Le problème est que les mesures d'intégration débutent trop tard dans le processus. Contrairement au cas de l'Ukraine, les réfugiés de Syrie ou d'Afghanistan ont en général un long parcours de fuite derrière eux. Ils ont passé des mois, voire des années, à traverser ces terribles expériences de fuite et sont souvent traumatisés. Après leur arrivée en Suisse, il ne se passe normalement rien en termes d'intégration. Après tout, vous ne voulez pas investir dans des personnes qui pourraient à nouveau quitter le pays. Pendant la procédure d'asile, il n'y a guère de programmes d'occupation ou d'offres de formation. L'inconvénient est que l'on perd ainsi la capacité d'intégration de nombreuses personnes. De plus, la majorité des réfugiés ne sont admis qu’à titre provisoire, mais restent au final environ dix ans. C’est absurde. En cas d'admission provisoire, les mesures d'intégration sont très limitées. Vous ne pouvez par exemple pas faire venir votre famille avant trois ans et seulement si vous ne dépendez pas de l'aide sociale et disposez d'un grand logement. La liberté de voyager est également très restreinte. Dans ce contexte, la comparaison avec les possibilités d'intégration des femmes ukrainiennes au bénéfice du statut S est frappante, l'inégalité de droit est ici choquante.

Quels sont les ingrédients d’une intégration durable ?

L'intégration sociale constitue le point central à nos yeux. L'intégration est aujourd'hui dictée par des considérations financières et orientées vers le marché du travail. Nous estimons toutefois qu'il est essentiel que les réfugiés vivent au cœur de la société et non pas en marge de celle-ci. Dans ce contexte, les familles d'accueil jouent évidemment un rôle central. Elles facilitent l'apprentissage de la langue et permettent aux réfugiés de découvrir notre mode de vie. La possibilité d'obtenir ainsi une aide à bas seuil et de faire appel au réseautage accélère l'intégration. L'hébergement des réfugiés dans des familles d'accueil est certes un peu plus coûteux pour l'État, mais l'intégration fonctionne nettement mieux. L'État est ainsi déchargé, ce qui ne s’applique bien entendu pas à tous les cas. Mais le bilan est sans nul doute positif.

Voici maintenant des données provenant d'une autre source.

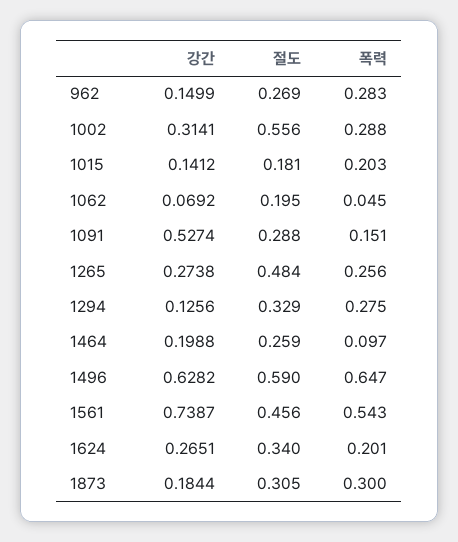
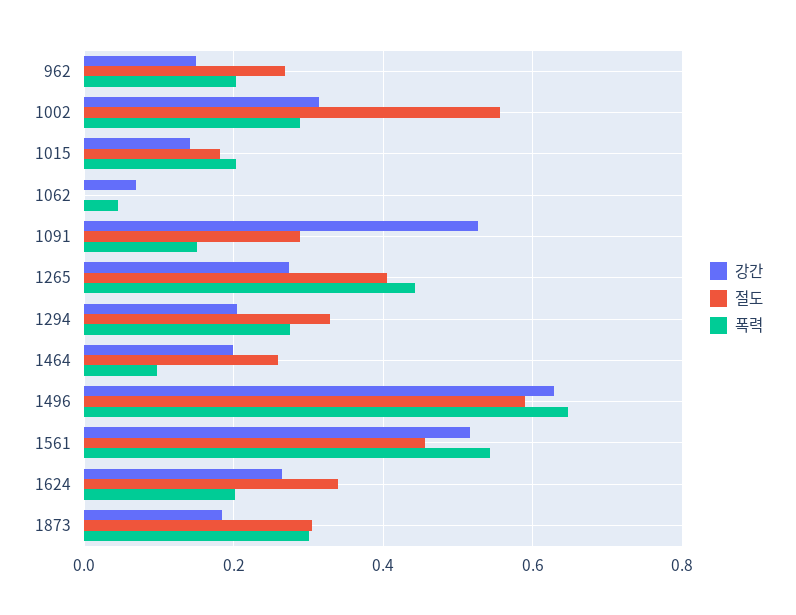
폭력, 962: 0.283 -> 0.2
절도, 1062: 0.195 -> 0
절도, 1265: 0.484 -> 0.4
폭력, 1265: 0.256 -> 0.44
강간, 1294: 0.1256 -> 0.2
강간, 1561: 0.7387 -> 0.52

Dans le cas des réfugiés ukrainiens, la Suisse a introduit pour la première fois le statut de protection S. Les réfugiés d'autres régions en crise doivent passer par la procédure d'asile, vivement critiquée à plusieurs reprises par l'OSAR par le passé.

Oui, l'objectif prioritaire d'accélérer les procédures d'asile s'est clairement fait au détriment de la qualité, surtout la première année. Il est en effet essentiel de comprendre les causes exactes de la fuite afin de prendre une décision d'asile. De plus, il est primordial de pouvoir évaluer l'état de santé. A défaut de clarification, la décision est souvent erronée avant d’être déclarée nulle et non avenue par le tribunal administratif. Ce cas de figure arrive souvent, ce qui ne devrait pas être le cas à mon sens. Nous continuerons à surveiller et à évaluer la situation et, si nécessaire, nous interviendrons à nouveau.

Comment jugez-vous l'engagement international de la Suisse en matière de politique des réfugiés ?

Après des décennies de durcissement de l'asile en Suisse, nous constatons les grandes améliorations induites par la protection juridique dans le cadre de la procédure d'asile et de l'Agenda Intégration. Dans l’ensemble, la Suisse fait partie des pays qui jouent un rôle tout à fait positif et actif. D'un autre côté, nous sommes un pays très prospère qui pourrait bien sûr faire davantage. La fermeture brutale des frontières extérieures de l'Europe, soutenue par la Suisse, est particulièrement choquante. La Suisse est en outre passée maître dans l'art de renvoyer les réfugiés vers d'autres pays dans le cadre du règlement Dublin de l'UE. Nous sommes champions d'Europe en la matière. Dans la pratique, nous observons un certain durcissement dans ce sens.